'World Cup will be safe', says South Africa after Terreblanche murder
Tuesday 06 April 2010
South African politicians put a lid on their racial invective yesterday amid fears that the image of the World Cup – due to begin in 65 days – could be affected by fallout from the murder of the white extremist Eugene Terreblanche.
Mr Terreblanche will be buried on his farm in Ventersdorp, near Pretoria, on Friday. The 69-year-old founder of the Afrikaner Resistance Movement was bludgeoned to death in his house last Saturday. Two farmworkers, aged 15 and 21, are due to appear in court today on murder charges.
The AWB retracted its claim that it would avenge Mr Terreblanche's killing. "No member of our organisation will engage in acts of violence," said spokesman Pieter Steyn. On Sunday the party's general-secretary, Andre Visagie, had referred to the killing as a "declaration of war" by black South Africans against whites and had cautioned foreign football teams against travelling to the country, which records 50 murders a day.

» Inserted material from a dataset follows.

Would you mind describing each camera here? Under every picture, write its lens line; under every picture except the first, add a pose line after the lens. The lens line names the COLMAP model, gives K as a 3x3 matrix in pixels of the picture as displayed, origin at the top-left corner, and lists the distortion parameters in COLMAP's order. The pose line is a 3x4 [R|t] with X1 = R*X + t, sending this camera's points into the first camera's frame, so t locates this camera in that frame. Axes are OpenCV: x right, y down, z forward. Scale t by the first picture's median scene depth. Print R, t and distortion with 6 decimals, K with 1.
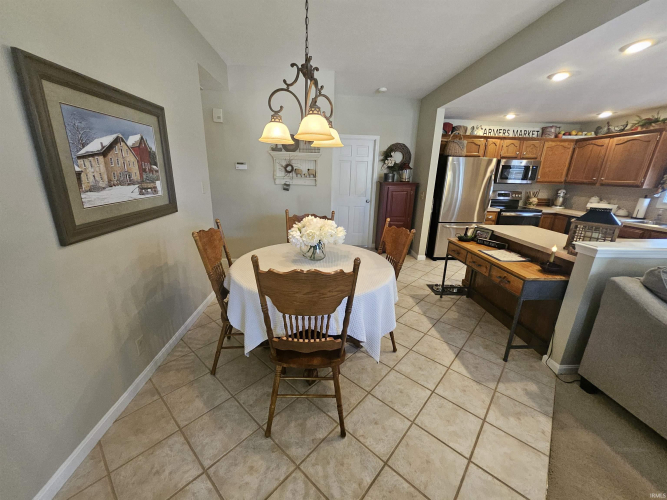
lens RADIAL K [[261.2, 0, 331.8], [0, 261.2, 248.2], [0, 0, 1]] dist [0.005107, 0.000212]
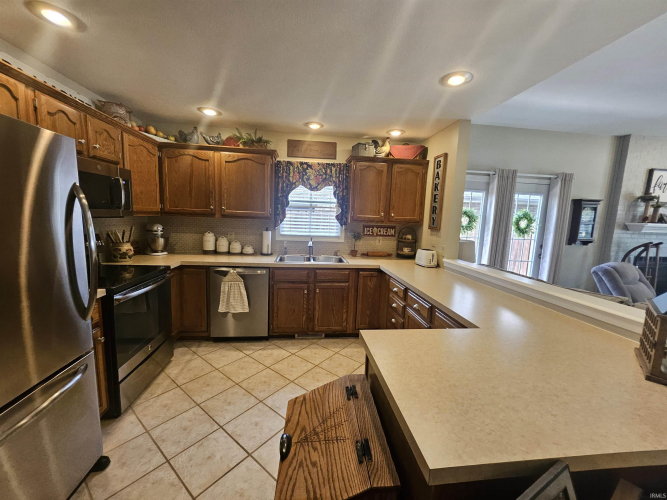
lens RADIAL K [[261.2, 0, 331.8], [0, 261.2, 248.2], [0, 0, 1]] dist [0.005107, 0.000212]
pose [[-0.062538, -0.152221, 0.986366, 0.285660], [0.239899, 0.957032, 0.162904, -0.192312], [-0.968781, 0.246816, -0.023334, 0.714824]]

The Police Minister, Nathi Mthethwa, visited the crime scene and insisted the World Cup would be safe. "With the plans we've put in place, we've got a tough stand in the fight against crime," he said.
But despite the placatory moves, the ANC mounted a robust defence of its youth leader, Julius Malema, whose recent renditions of a struggle song including the refrain "Kill the Boer" have been blamed for creating a climate propitious to anti-white sentiment. ANC spokesman, Jackson Mthembu, said: "The continued linkage of the singing of the song by Comrade Malema to the killing of Mr Terreblanche is meant to fuel racial polarisation. It is a lie which is part of a concerted campaign against Comrade Malema by certain organisations in our society."
Mr Malema spent the weekend addressing rallies in Zimbabwe and was received yesterday by President Robert Mugabe. On the Harare trip, Mr Malema said: "The death of Mr Terreblanche has got nothing to do with the song. We know who Mr Terreblanche was, his character and how he related with his workers. So the police must investigate and look for the person who killed him.''
A small crowd of mourners gathered at Mr Terreblanche's farm yesterday. Some laid flowers taped to newspaper cuttings about the murder in Afrikaans, and a low-level government delegation visited the family.
A television interview with the mother of the 15-year-old murder suspect supported earlier claims by the police that the killing was prompted by a pay dispute.